Under the name Jack Raymond Jones he wrote poetry, journalistic interviews with well-known writers, a guide to education for parents, and radio scripts for BBC European services. When he started painting he had just published his biography of Van Gogh, The Man Who Loved the Sun.
He forged many friendships through his art and journalism – among others with the actor Anthony Hopkins, the poet and filmmaker John Ormond and the artist Kyffin Williams, who recalled him as 'a jolly fellow, downing his pints at the London Welsh Rugby Club and telling wild and outrageous stories.' He was the subject of two of Kyffin's most insightful portraits, which captured his darker and more troubled nature.
I myself remember conversations with Jones when I was a teenager in Swansea in which he was passionate, argumentative, confrontational: he told me that as a resident of middle-class western Swansea, I would never understand what it was like to know the neighbours all around. It was clear that he cared greatly about art, and about art as a means to convey the truth, as he saw it, of the community that nurtured him.

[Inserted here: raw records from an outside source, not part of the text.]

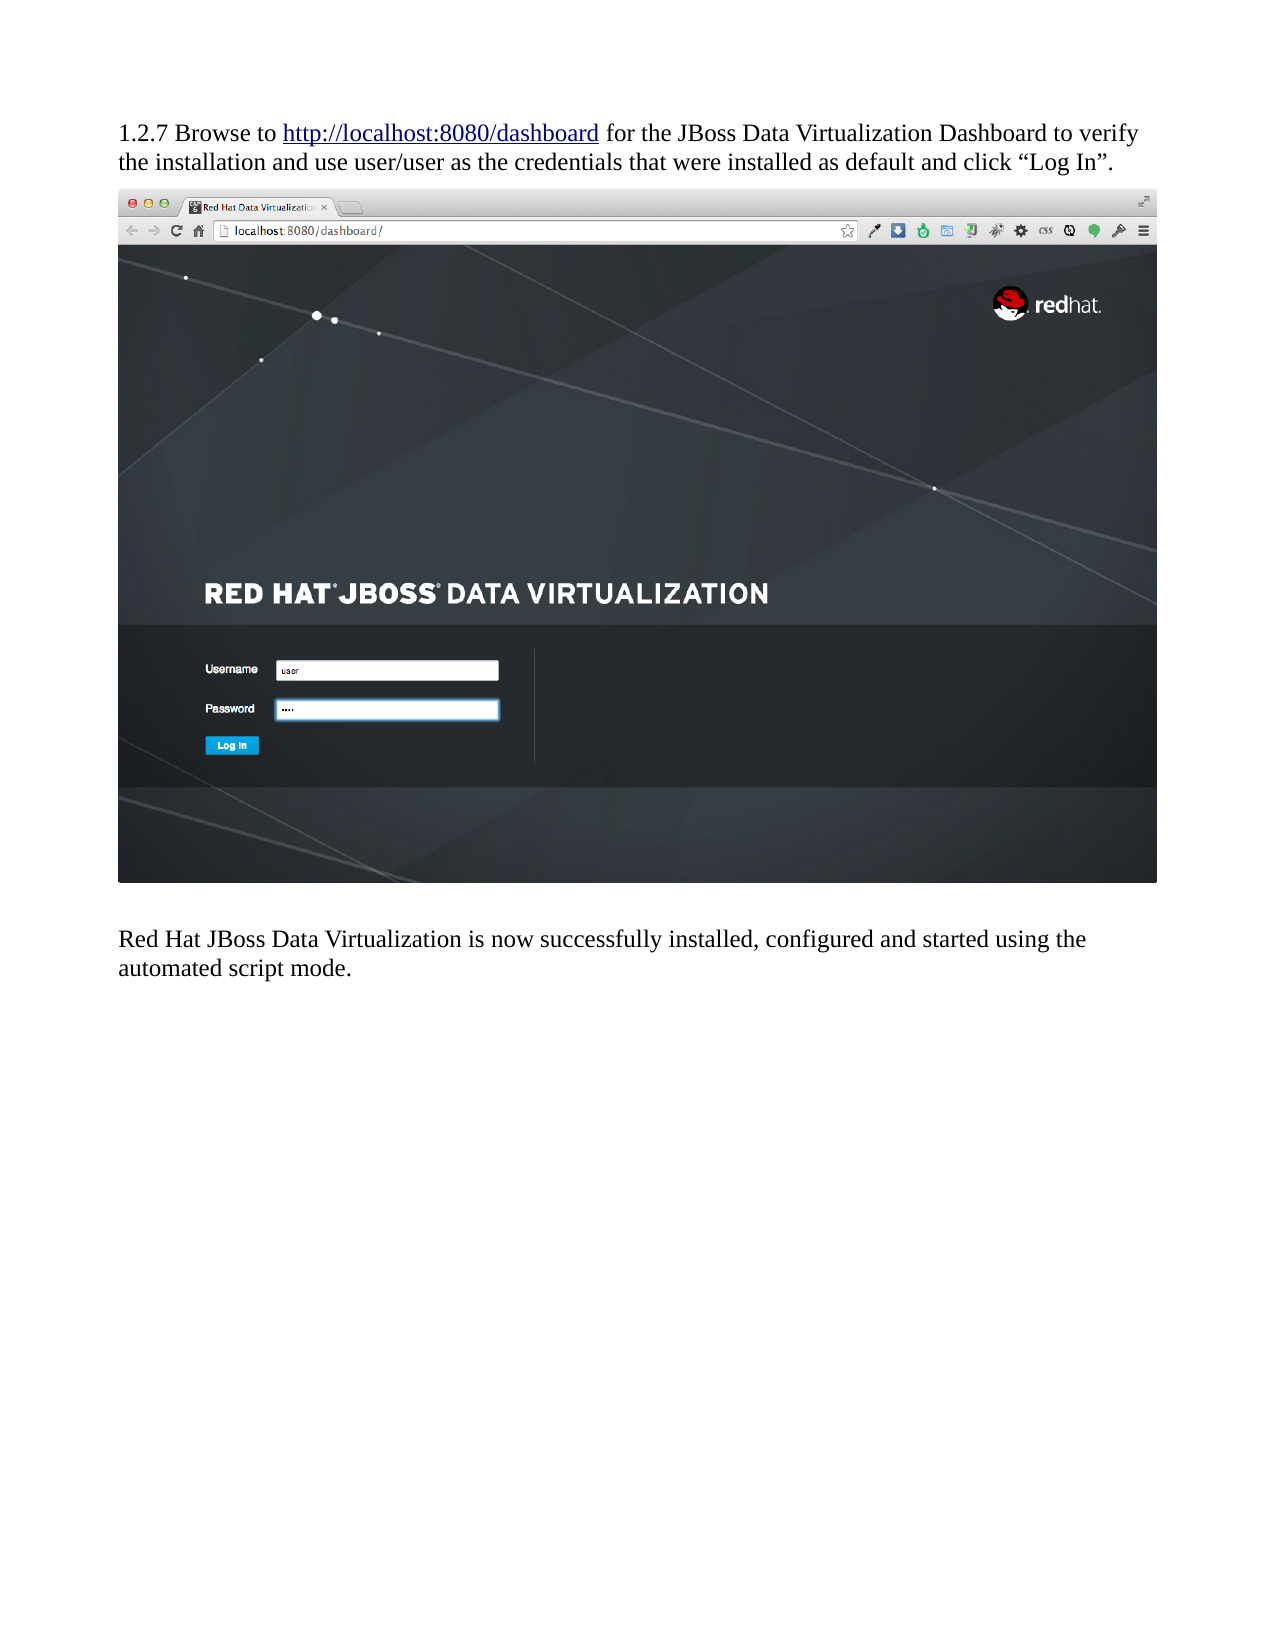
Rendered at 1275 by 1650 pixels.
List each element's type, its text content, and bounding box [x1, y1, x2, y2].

text 1.2.7 Browse to http://localhost:8080/dashboard for the JBoss Data Virtualization Dashboard to verify the installation and use user/user as the credentials that were installed as default and click “Log In”. [118, 118, 1157, 176]
picture [118, 188, 1157, 883]
text Red Hat JBoss Data Virtualization is now successfully installed, configured and started using the automated script mode. [118, 924, 1157, 981]
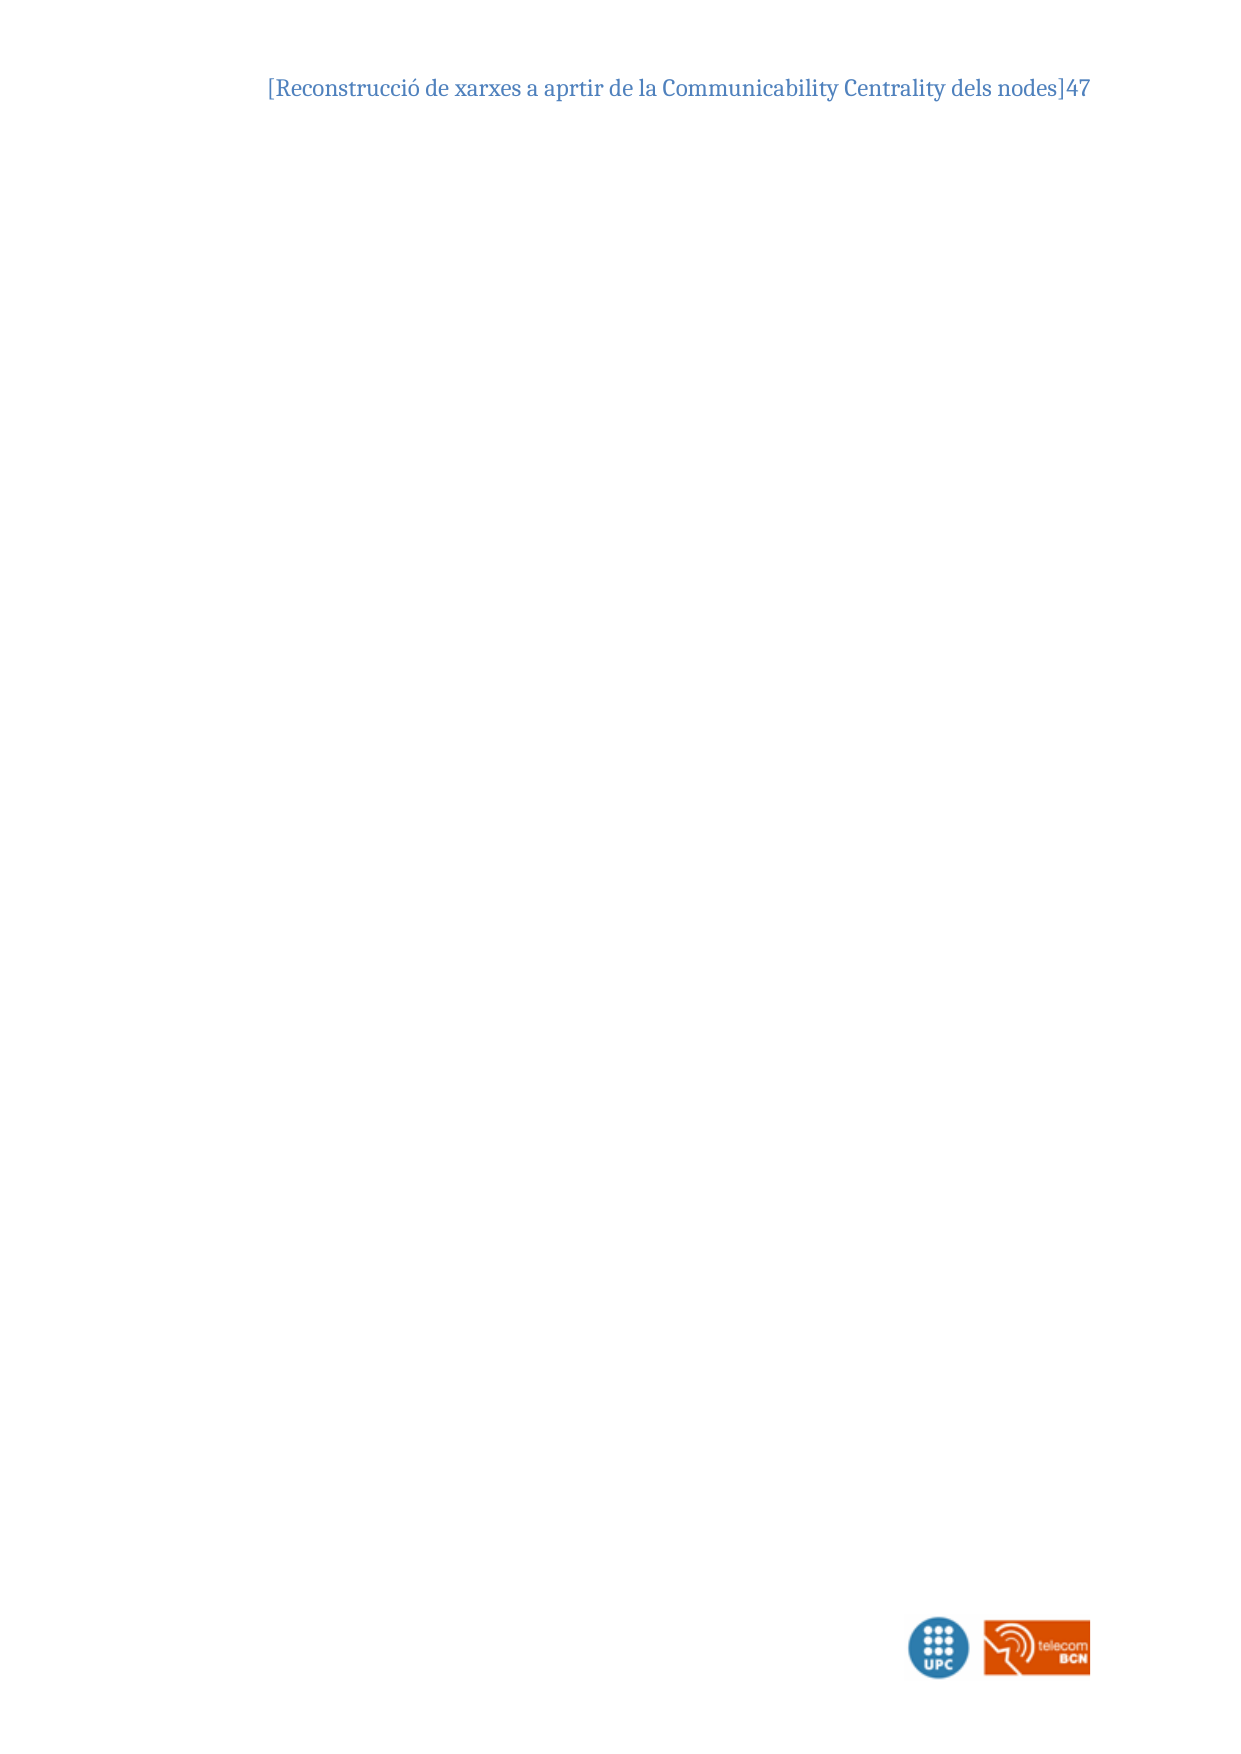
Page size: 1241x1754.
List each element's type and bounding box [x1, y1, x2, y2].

picture [904, 1614, 1091, 1681]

Professor Tony Jones of the School of the Art Institute of Chicago said in 2000 his BBC book and television series on Welsh art, Painting the Dragon, that Jack Jones, 'boils the whole valley scene down to its essential elements.'
He simplified the people and the buildings: the clustered chapels (Zion, Ebenezer, Zoar, Horeb, Bethany), the Villiers pub, the rows of houses, are all shorn of detail to their essentials. The heap of copper slag from the Hafod works really did curve like a black whale over the workers' houses, but sometimes he would add a storey to a pub to show its status, enhance the railway viaduct with rounded arches instead of flat beams or move buildings where he wanted them.
He wandered from the streets of Hafod sometimes to paint new subjects – into neighbouring streets, down to the great town chapels, or occasionally even further, to the mills of Yorkshire or the streets of Paris. After a heart attack, he left teaching and returned to live in Swansea, where he gave all his time to painting.
Finally, he moved back to London, dying just as a major exhibition of his work was opening at the Glynn Vivian Art Gallery in Swansea.
Many qualities of the inter-war community he pictured have changed beyond recognition in the century since he was born: some of the terraces have been cleared for urban renewal or road widening; pubs and chapels have closed; cars fill the streets where children played; the reclaimed tip is now a school. But Jack Jones' paintings survive to speak for what they were and state in images the proverb, 'It takes a village to raise a child'.
Peter Wakelin, writer and curator
Jack Jones' papers and many paintings are held in the National Library of Wales in Aberystwyth, a selection of which are showing there throughout spring 2022. Another small display is at the Glynn Vivian Art Gallery in Swansea from 8th April to 11th September 2022. The Jack Jones centenary exhibition is at the Martin Tinney Gallery in Cardiff from 11th May to 1st June 2022.